Recently I attended a conference where we discussed collaborative tools. Many at the conference had never used a Ning, Twitter, Facebook, Delicious, Diigo, or other Social Networking site.

The group was attempting to collaborate online after the conference. I listened to ideas on how collaboration should happen and/or what the best method should be. The conference leaders finally decided that they should use a list serve to share the information. Their reasoning was that such a tool would benefit all teachers. Every attended could subscribe to the list serve. Those who are subscribed would receive messages in their email. Anyone who had input would be able to comment to the list serve and everyone else could read their message.

I am subscribed to over two dozen list serves. Due to the quantity of list serves I am subscribed to, I have settings to get one combined message a day, or one a week. I find many become quite redundant in the information - for example: the same questions are asked once a week or more. I see the usefulness of all of these list serves. I, however, think collaboration could become better. Several list serves that I am subscribed to have not generated any messages in over a year. I know I am unable to grow professionally when sharing is not happening. On the other hand, several of these list serves have been very beneficial in providing pedagogy ideas for my teaching.

On the other hand, I am active on many social networking sites. Perhaps it is due to the "newness" of these sites that I find much more collaboration happening. For example, I generally receive at least 1 idea or useful web link from Twitter every 30 minutes.

I also like how several of these social networking sites allow the sharing of documents, videos, and pictures. I rarely receive notifications of such resources from any of my list serves. I think people using these list serves also use technology to enhance teaching.

Perhaps the list serve (started LONG ago in a galaxy far, far away) was the precursor of today's web 2.0 collaboration tools. I enjoyed reading @Twilliamson's blog post on the topic: "Debate over Listserves: Web 1.0 or 2.0?" I know that I personally am not unsubscribing from any of the list serves I currently use.

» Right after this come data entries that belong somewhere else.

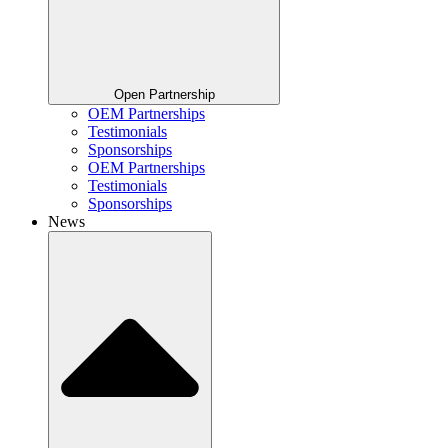
Open Partnership
OEM Partnerships
Testimonials
Sponsorships
OEM Partnerships
Testimonials
Sponsorships
News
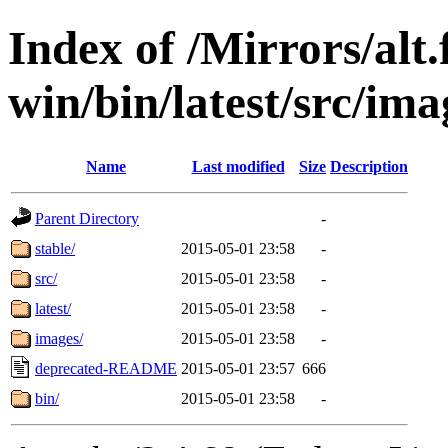
Index of /Mirrors/alt.
win/bin/latest/src/imag
Name
Last modified
Size
Description
Parent Directory
-
stable/
2015-05-01 23:58
-
src/
2015-05-01 23:58
-
latest/
2015-05-01 23:58
-
images/
2015-05-01 23:58
-
deprecated-README
2015-05-01 23:57
666
bin/
2015-05-01 23:58
-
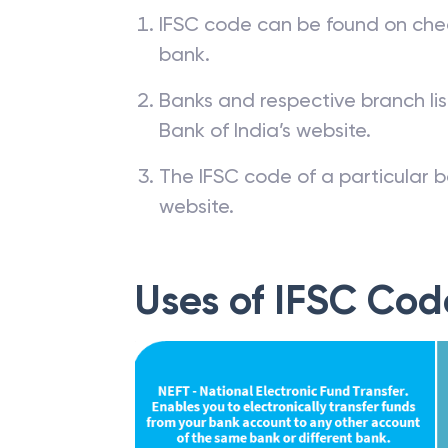
IFSC code can be found on che
bank.
Banks and respective branch li
Bank of India’s website.
The IFSC code of a particular b
website.
Uses of IFSC Cod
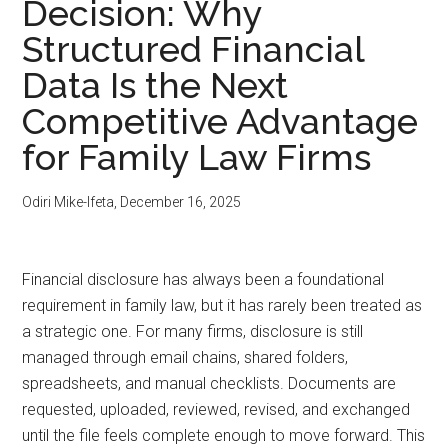
Decision: Why
Structured Financial
Data Is the Next
Competitive Advantage
for Family Law Firms
Odiri Mike-Ifeta
,
December 16, 2025
Financial disclosure has always been a foundational
requirement in family law, but it has rarely been treated as
a strategic one. For many firms, disclosure is still
managed through email chains, shared folders,
spreadsheets, and manual checklists. Documents are
requested, uploaded, reviewed, revised, and exchanged
until the file feels complete enough to move forward. This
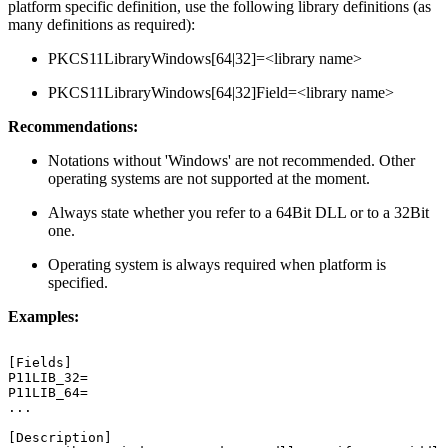
platform specific definition, use the following library definitions (as
many definitions as required):
PKCS11LibraryWindows[64|32]=<library name>
PKCS11LibraryWindows[64|32]Field=<library name>
Recommendations:
Notations without 'Windows' are not recommended. Other
operating systems are not supported at the moment.
Always state whether you refer to a 64Bit DLL or to a 32Bit
one.
Operating system is always required when platform is
specified.
Examples:
[Fields]
P11LIB_32=
P11LIB_64=
...
[Description]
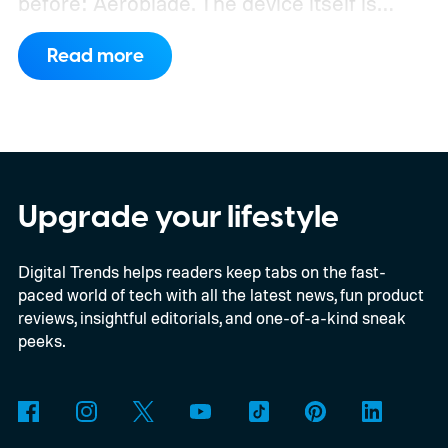
before: Aeroblade. The device itself is
clearly branded as a ThinkBook, so this
Read more
could launch as the ThinkBook Aeroblade.
If you're not familiar, ThinkBook sits just
below the premium ThinkPad lineup and is
built for small and medium businesses who
want that ThinkPad look without the
Upgrade your lifestyle
ThinkPad price tag.
Digital Trends helps readers keep tabs on the fast-
paced world of tech with all the latest news, fun product
reviews, insightful editorials, and one-of-a-kind sneak
peeks.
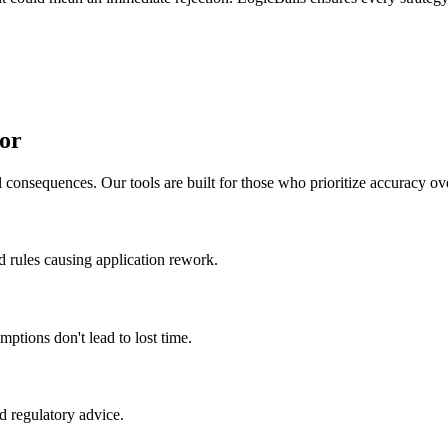
or
 consequences. Our tools are built for those who prioritize accuracy ov
ed rules causing application rework.
mptions don't lead to lost time.
ed regulatory advice.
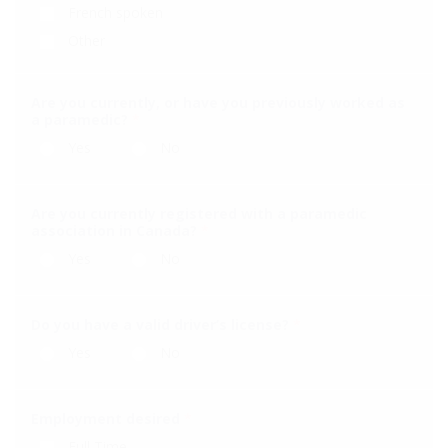
French spoken
Other
Are you currently, or have you previously worked as
a paramedic?
*
Yes
No
Are you currently registered with a paramedic
association in Canada?
*
Yes
No
Do you have a valid driver’s license?
*
Yes
No
Employment desired
*
Full Time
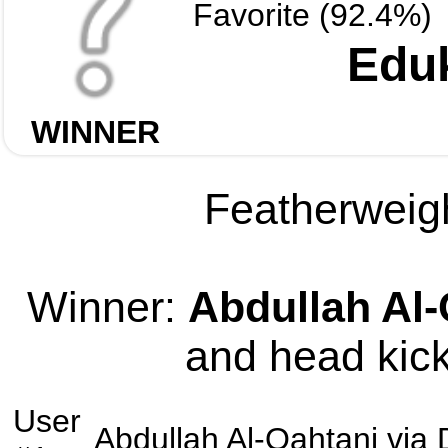
Favorite (92.4%)
Edu
WINNER
Featherweigh
Winner:
Abdullah Al-
and head kick
User
Abdullah Al-Qahtani
via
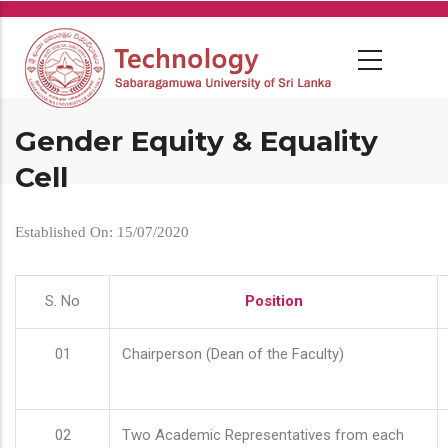
Skip
to
main
content
Gender Equity & Equality
Cell
Established On: 15/07/2020
S. No
Position
01
Chairperson (Dean of the Faculty)
02
Two Academic Representatives from each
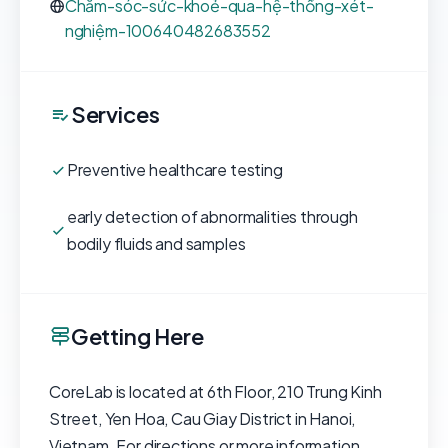
Chăm-sóc-sức-khoẻ-qua-hệ-thống-xét-
nghiệm-100640482683552
Services
Preventive healthcare testing
early detection of abnormalities through
bodily fluids and samples
Getting Here
CoreLab is located at 6th Floor, 210 Trung Kinh
Street, Yen Hoa, Cau Giay District in Hanoi,
Vietnam. For directions or more information,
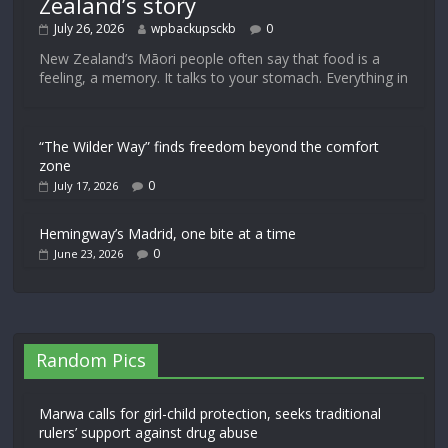
Zealand’s story
July 26, 2026
wpbackupsckb
0
New Zealand’s Māori people often say that food is a
feeling, a memory. It talks to your stomach. Everything in
“The Wilder Way” finds freedom beyond the comfort
zone
0
July 17, 2026
Hemingway’s Madrid, one bite at a time
0
June 23, 2026
Random Pics
Marwa calls for girl-child protection, seeks traditional
rulers’ support against drug abuse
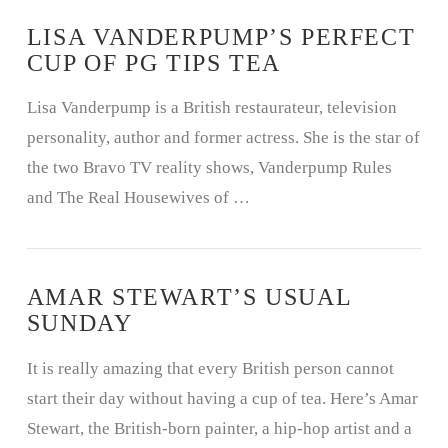
LISA VANDERPUMP’S PERFECT
CUP OF PG TIPS TEA
Lisa Vanderpump is a British restaurateur, television
VIEW POST
personality, author and former actress. She is the star of
the two Bravo TV reality shows, Vanderpump Rules
and The Real Housewives of …
AMAR STEWART’S USUAL
SUNDAY
It is really amazing that every British person cannot
start their day without having a cup of tea. Here’s Amar
Stewart, the British-born painter, a hip-hop artist and a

I'm interested in reading (or hearing) your thoughts on this subject. Bring on the use of Web 2.0 tools ... Please reply to this post using any format that you feel is appropriate.

Views: 21

Comment by Eric Biederbeck on July 26, 2009 at 7:16pm
My feeling on the matter is that the list serve certainly has its place and it works for you the way you use it. At the same time, you are using other sources (such as twitter). Now it seems to me that many of the other people at this recent conference don't use other sources. Personally I've found that many people don't feel any reason to change unless they are forced to. I think the leadership at the conference might have been better served by forcing the people to go outside their comfort zone and keep connected via something other than a list serve (like a Ning for instance). I feel this is much like in our classrooms with parent communication- if we don't make parents get info via your website or twitter (for the even bravier) than parents will not use those resources and instead will just rely on the old standby paper copy
Comment by Meg H on July 26, 2009 at 9:10pm
Disappointing. A listserv is technically not even a web 2.0 tool. It does serve its purpose, a broad distribution communications tool using the standard e-mail which we are all familiar and comfortable with, and its sole purpose is to inform. nothing web 2.0 or collaborative about it. But that's not really the issue here, it's one of accommodation at the risk of professional growth. As a profession we really need to start forcing the issue and not succumbing to the convenience of all - I realize such a remark may make me unpopular, but after reading a number of articles on the promise and reality of web 2.0 in education, it's painfully clear that we have become very good at intellectually addressing the issue while leeting the application of these "promising" practices fall way short of the reality.
Comment by Glen Westbroek on July 27, 2009 at 10:47am
Eric and Meg have made great comments. I was using Diigo today and was reminded how powerful that tool is for collaboration. There is no real good listserv method to share bookmarks, ideas on what is read, or links quite like social bookmarking sites provide.